TEXT BLOCK:
For many of us, intelligence is a thing we’d like to see in our partners—some even identify as sapiosexual.
But it also has its own set of challenges, some of which might not be that obvious at a glance. So before you get yourself involved with someone especially smart, it would help for you to be prepared.
And in this article, I will present to you 15 key things you need to know about dating an intellectual man.
1) He will know when you’re trying too hard
You will want to avoid trying to pander to him or to pretend to be something that you’re not. Don’t do a quick Google about the topic simply so that you can pretend that you know more than you actually do.
He is going to figure out exactly what you’re up to very quickly and he won’t like it. In fact, he’d be quickly turned off by it.
Just be honest with him instead. What’s sexier is confidence. Be okay with the fact that you don’t know anything about certain topics and that this doesn’t make you dumb. Don’t let his intelligence shake you!
But you know what the sexiest thing is for intellectuals?
If he’s talking about something you know nothing about, then just ask him to tell you more. Then of course, a smart thing to do is try to do some research after the fact to verify what he has said just so your conversation about such a topic would go deeper.
2) He’ll tire of small talk
The thing with small talk is that they’re shallow and empty. At its best, nothing gets done and no new ideas are shared or made. At its worst, it’s filled with gossip that can get quite harmful.
Unless, of course, you know how to convert small talk into smart conversations.
Intellectuals can tolerate some small talk, but it wears on their patience very quickly. He isn’t going to be interested in talking about how your neighbor Sally had six children, none of which actually belong to her unwitting husband.
Instead, he’ll want to have mature discussions about substantial matters, like history or arts.
If that is too out of your depth, you can always ask him about his interests. And if the two of you have some interests in common, go for those and nerd out all night long.
You’ll want to avoid questions that force him to answer ‘yes’ or ‘no’. He’s going to be motivated to explain in depth. Instead, try to ask him open-ended questions.
3) You might end up feeling overwhelmed by him
It might not be his intention, but it’s inevitable for you to feel less intelligent around him sometimes.
This can still happen even if you’re pretty intelligent yourself, and it’s even worse if you never really thought of yourself as an intellectual in the first place.
You’ll find yourself slapping your forehead and going “why didn’t I think of that?!”

Source texts of formatted documents
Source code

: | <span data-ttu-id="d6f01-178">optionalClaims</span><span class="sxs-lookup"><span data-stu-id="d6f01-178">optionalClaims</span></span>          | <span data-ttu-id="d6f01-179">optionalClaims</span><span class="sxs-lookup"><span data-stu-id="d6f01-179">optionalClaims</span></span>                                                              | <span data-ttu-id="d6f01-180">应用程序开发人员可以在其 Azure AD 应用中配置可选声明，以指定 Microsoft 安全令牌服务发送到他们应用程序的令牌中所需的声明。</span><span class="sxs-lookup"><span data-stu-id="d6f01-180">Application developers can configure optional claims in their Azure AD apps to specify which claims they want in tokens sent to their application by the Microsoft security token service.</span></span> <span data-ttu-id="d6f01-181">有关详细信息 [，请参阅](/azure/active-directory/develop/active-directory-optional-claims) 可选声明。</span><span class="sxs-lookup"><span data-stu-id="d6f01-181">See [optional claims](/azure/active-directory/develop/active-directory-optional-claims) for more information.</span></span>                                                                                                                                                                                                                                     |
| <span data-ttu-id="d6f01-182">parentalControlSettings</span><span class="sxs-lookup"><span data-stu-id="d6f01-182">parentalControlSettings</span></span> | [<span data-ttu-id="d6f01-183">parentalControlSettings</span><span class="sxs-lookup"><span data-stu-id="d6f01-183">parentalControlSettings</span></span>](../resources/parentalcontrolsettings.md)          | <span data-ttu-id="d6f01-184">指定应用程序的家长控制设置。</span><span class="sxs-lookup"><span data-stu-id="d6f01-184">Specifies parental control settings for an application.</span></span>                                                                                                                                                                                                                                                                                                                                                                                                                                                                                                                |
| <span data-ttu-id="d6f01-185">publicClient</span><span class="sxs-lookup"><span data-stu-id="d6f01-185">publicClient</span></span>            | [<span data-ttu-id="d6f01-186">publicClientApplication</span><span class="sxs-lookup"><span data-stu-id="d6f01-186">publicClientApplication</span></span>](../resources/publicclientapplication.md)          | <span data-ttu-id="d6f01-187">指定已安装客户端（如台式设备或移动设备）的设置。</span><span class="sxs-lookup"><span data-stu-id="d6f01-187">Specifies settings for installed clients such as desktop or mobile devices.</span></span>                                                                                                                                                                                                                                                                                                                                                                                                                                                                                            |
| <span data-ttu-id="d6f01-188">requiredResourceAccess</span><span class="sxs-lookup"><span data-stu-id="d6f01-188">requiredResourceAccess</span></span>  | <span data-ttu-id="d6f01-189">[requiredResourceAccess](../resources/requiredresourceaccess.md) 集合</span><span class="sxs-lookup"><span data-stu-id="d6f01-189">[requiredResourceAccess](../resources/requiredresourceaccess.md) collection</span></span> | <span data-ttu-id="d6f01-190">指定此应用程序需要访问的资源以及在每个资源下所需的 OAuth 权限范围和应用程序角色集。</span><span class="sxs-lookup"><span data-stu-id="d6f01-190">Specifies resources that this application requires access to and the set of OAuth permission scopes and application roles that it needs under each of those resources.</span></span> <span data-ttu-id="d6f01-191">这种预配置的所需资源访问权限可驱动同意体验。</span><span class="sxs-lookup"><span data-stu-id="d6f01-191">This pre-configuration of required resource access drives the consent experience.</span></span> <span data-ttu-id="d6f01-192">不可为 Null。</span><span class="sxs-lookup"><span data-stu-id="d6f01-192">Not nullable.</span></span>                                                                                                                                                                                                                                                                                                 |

TASK BRIEF:
Could you resume the article about dating an intellectual man, starting right after its final sentence above?

YOUR RESPONSE:
And he may mean well, and he may try to be understanding, but he can still get impatient when you just can’t keep up or figure out things he didn’t have difficulties with. After all, if he had no problems figuring it out, then surely you won’t have a hard time with it either.
When things like these happen, it’s best for both of you to keep your emotions in check. Avoid snapping at him, or else you risk starting an argument. And it’s hard to win an argument with an intellectual.
You have to be a little patient but call him out when he starts to berate you.
4) Speak up! He’ll appreciate it
You might not be a Harvard graduate but he’s going to appreciate it a lot if you speak up and give your two cents.
Try to share your own philosophies and opinions if the topic just so happens to be philosophical in nature. Ask for him to elaborate if it’s about a topic that he knows about.
He’s probably used to people shutting up and just letting him talk as they might also be intimidated by him, so having someone talk back would be a pleasant change of pace for him.
If you respond to him properly, that tells him that you’re actually listening to him and not simply letting his words enter one ear and leave the other.
People who actually bother to listen like so are few and far between, and those who would challenge their intellect even more so. Be both of these, and he will appreciate you a lot.
5) He isn’t necessarily smart at everything
Just because he’s an intellectual doesn’t mean he knows everything that there is to know. Anyone who claims—or acts like—they know everything is lying. It simply isn’t possible.
He might be knowledgeable about food and culture, but he could also be very bad with math and art.
And he can put an order for sixty-six studies on music theory, but he’s not going to be a better composer than a self-taught musician who had been composing for over 30 years.
Of course, he might not be perfectly aware of this fact all the time, and be ready to be frustrated when he overestimates the depth of his knowledge. It requires a little patience on your end if you truly want to be with them.
6) He’s fussy and critical (especially towards himself)
He is most likely aware of just how people think of him, and what they expect out of him. Chances are that he would feel pressured to live up to those expectations and judge himself very harshly.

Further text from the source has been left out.